__PROBLEM STATEMENT__
Apart from the pictures, every record here must be copied word for word.

__DATASET RECORDS__
● ● ● ● ● ● ●
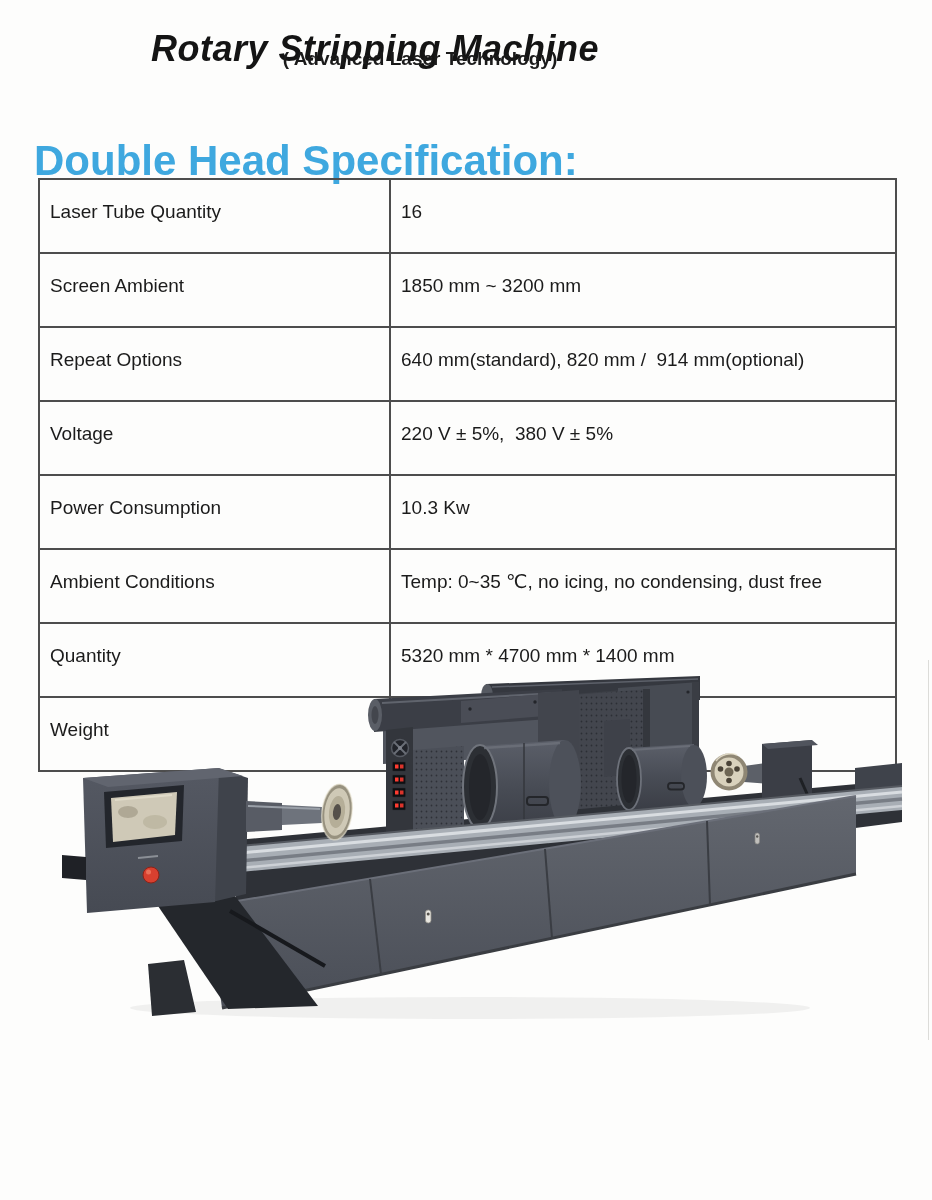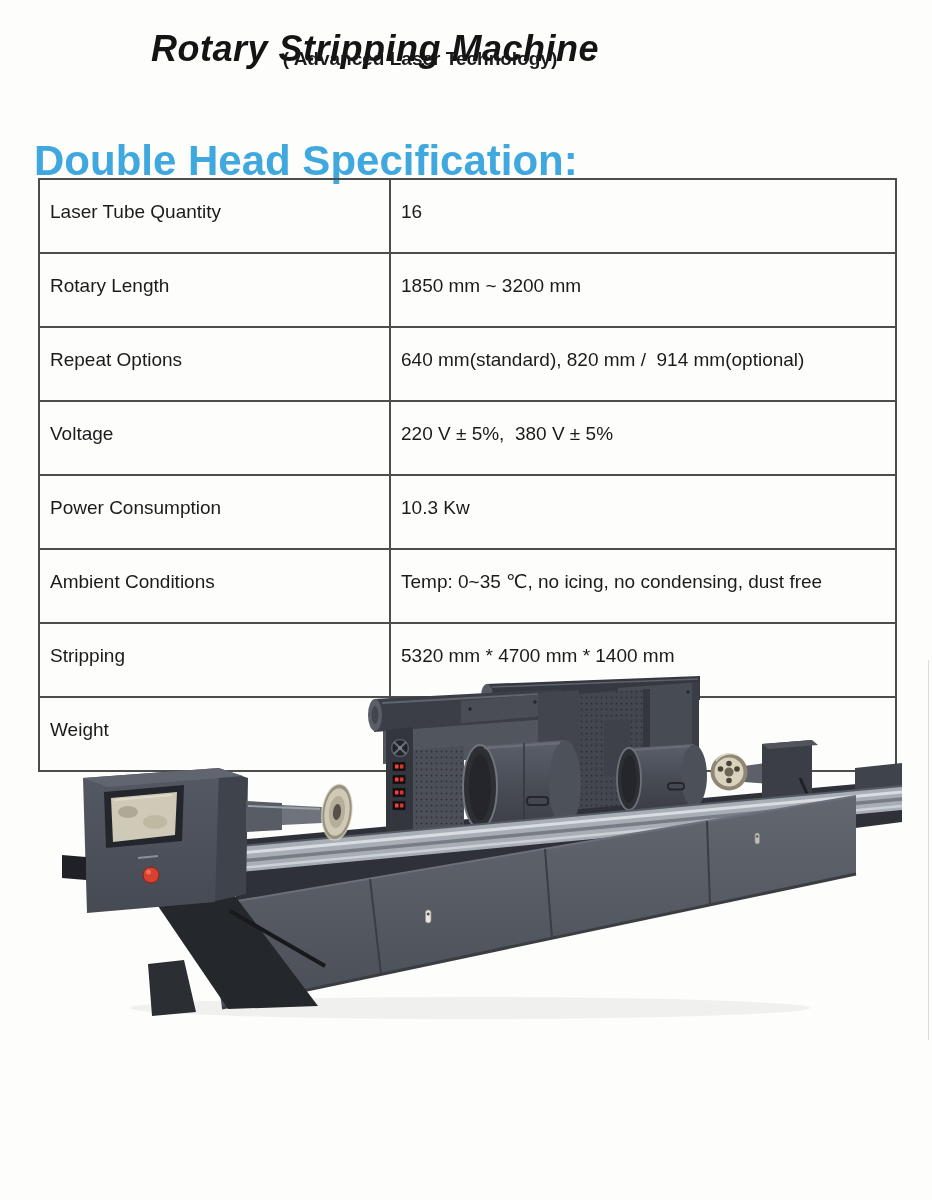"Rotary Length" td.spec-label { text: Rotary Length -> Screen Ambient }
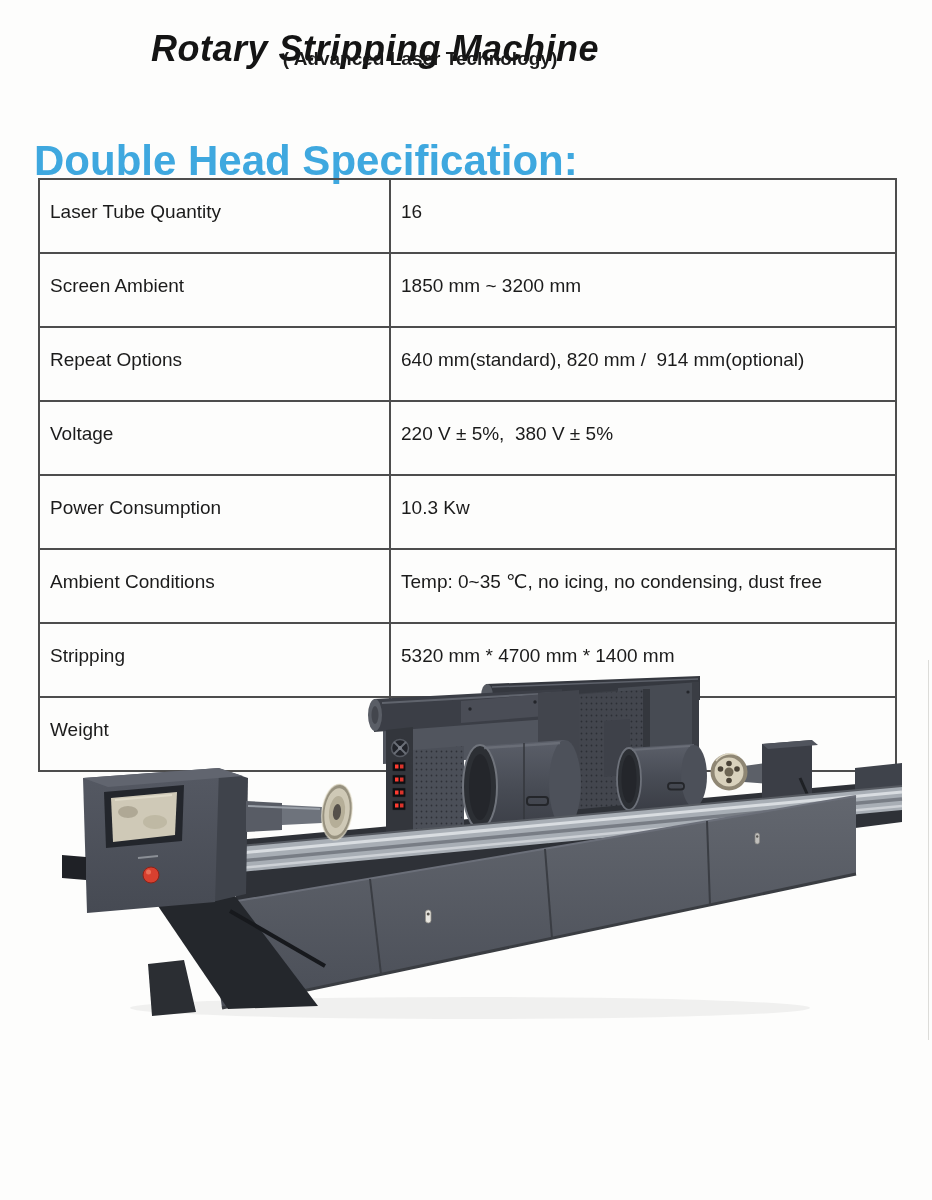"Stripping" td.spec-label { text: Stripping -> Quantity }
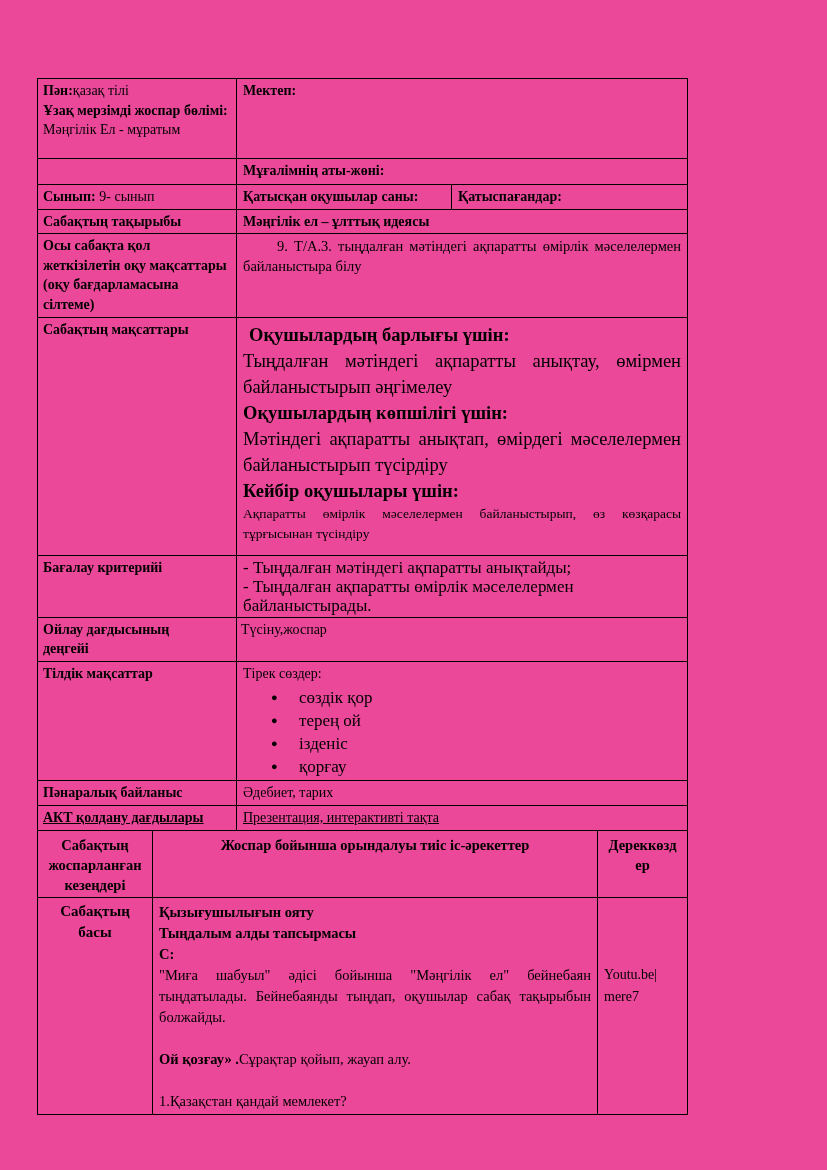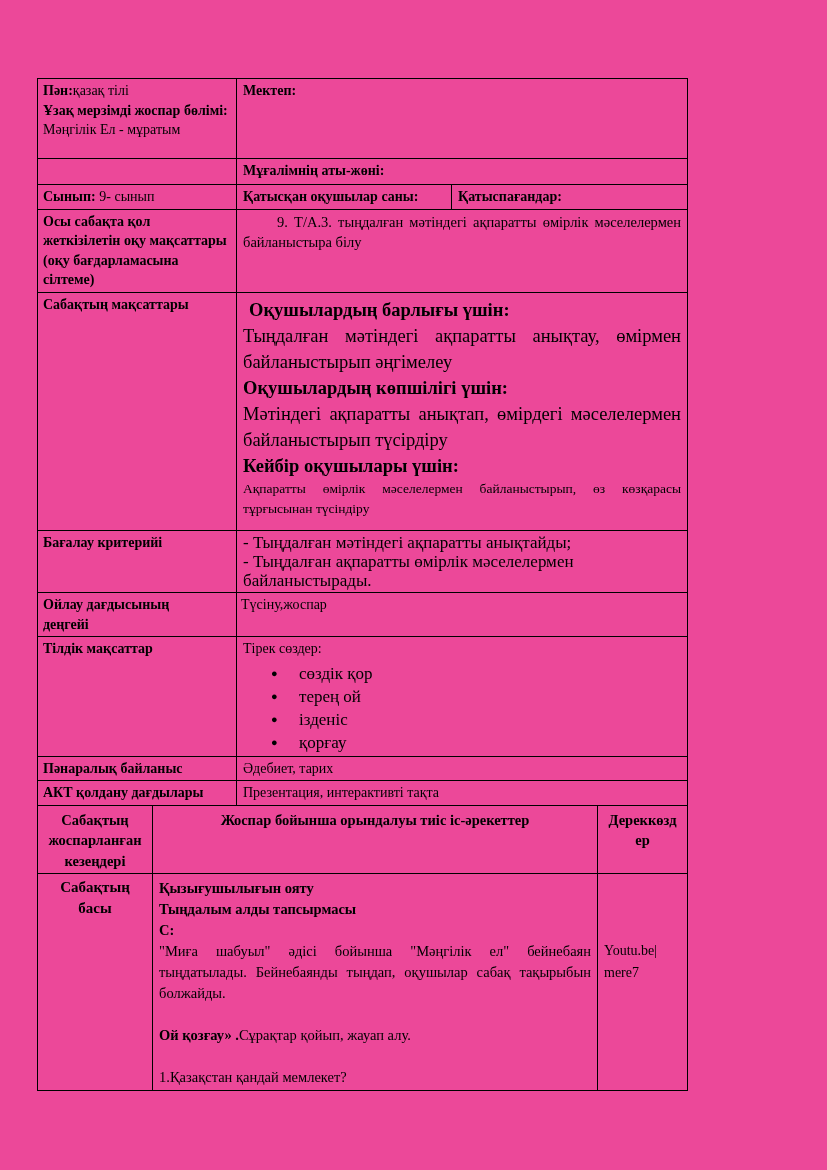"Сабақтың тақырыбы" tr.rA4 { html: none -> <tr> <td><b>Сабақтың тақырыбы</b></td> <td><b>Мәңгілік ел – ұлттық идеясы</b></td> </tr> }
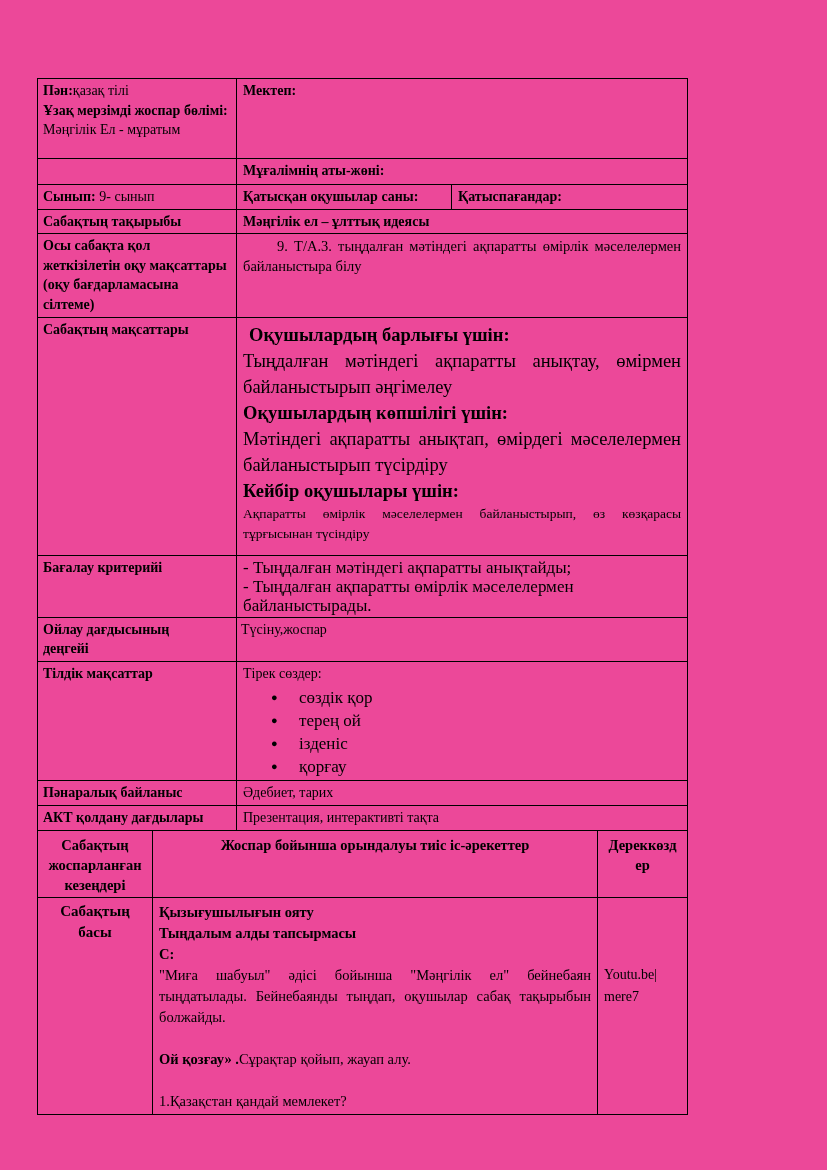"АКТ қолдану дағдылары" .rA11 { text-decoration: none -> underline }
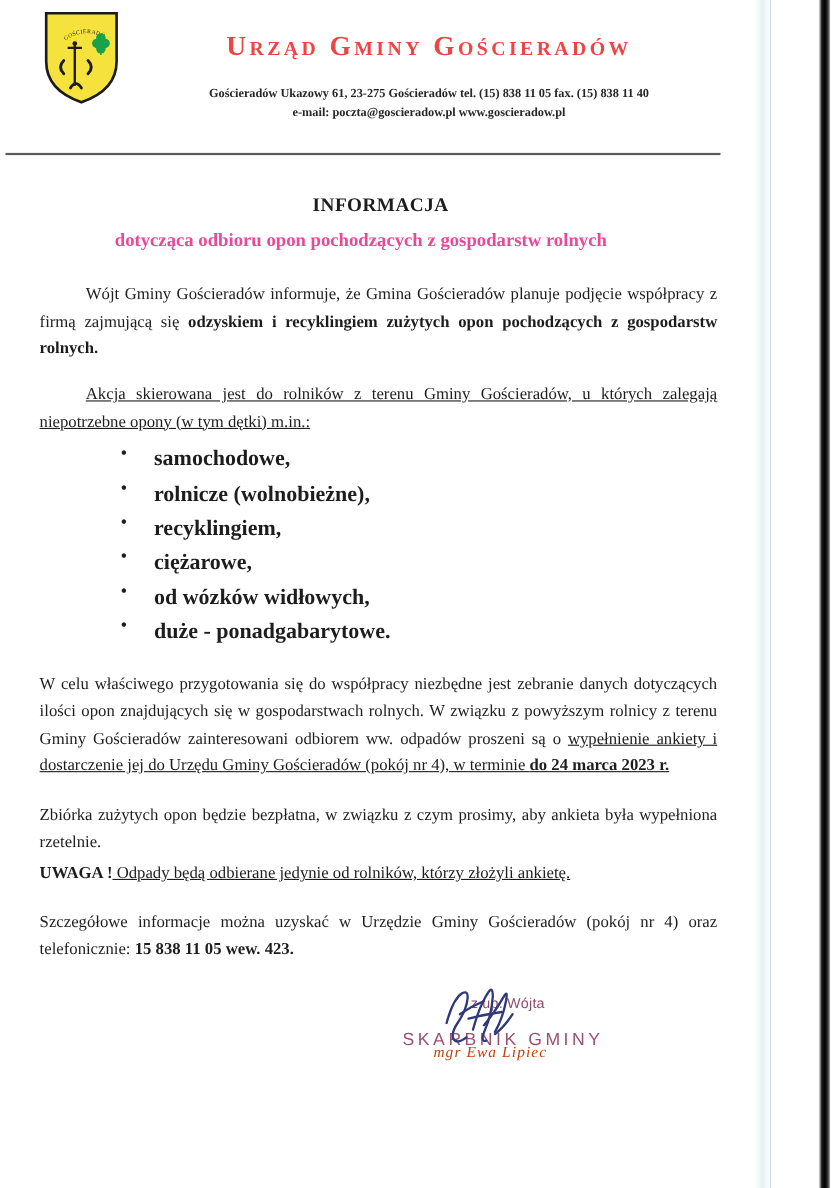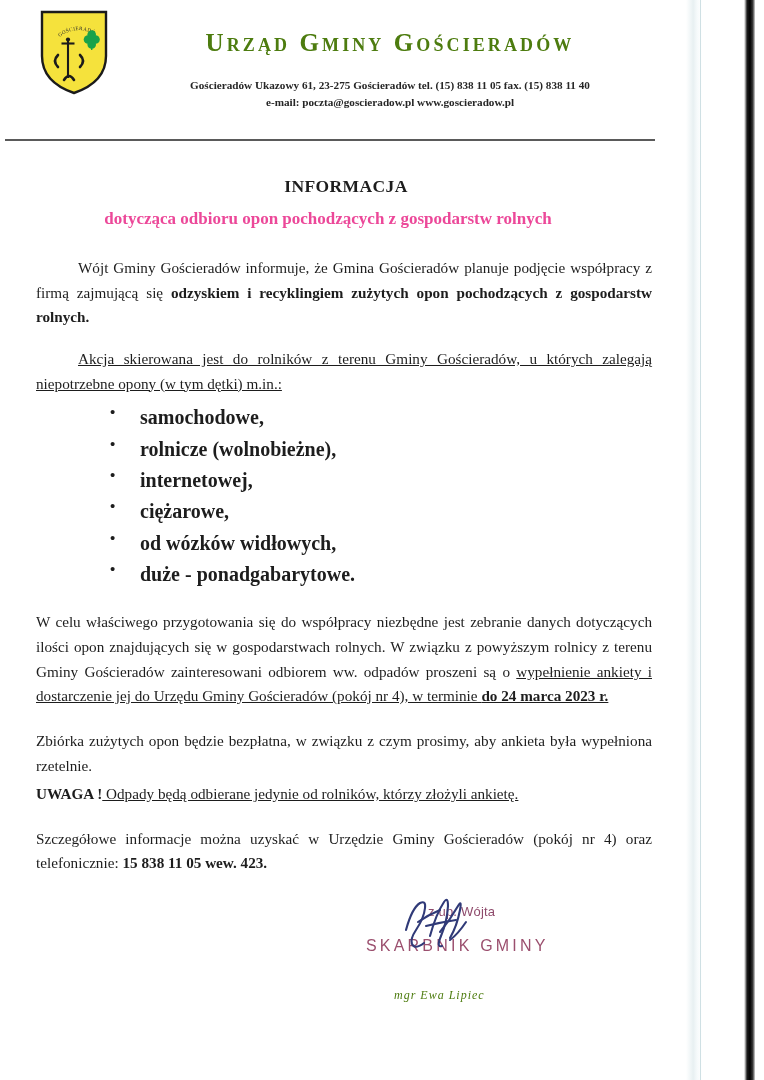"Urząd Gminy Gościeradów" .office-name { color: #4d7c0f -> #ef4444 }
● ● ● ● ● ● ●
__SOLUTION__
"Rotary Length" td.spec-label { text: Rotary Length -> Screen Ambient }
"Stripping" td.spec-label { text: Stripping -> Quantity }
"Сабақтың тақырыбы" tr.rA4 { html: none -> <tr> <td><b>Сабақтың тақырыбы</b></td> <td><b>Мәңгілік ел – ұлттық идеясы</b></td> </tr> }
"АКТ қолдану дағдылары" .rA11 { text-decoration: none -> underline }
"Urząd Gminy Gościeradów" .office-name { color: #4d7c0f -> #ef4444 }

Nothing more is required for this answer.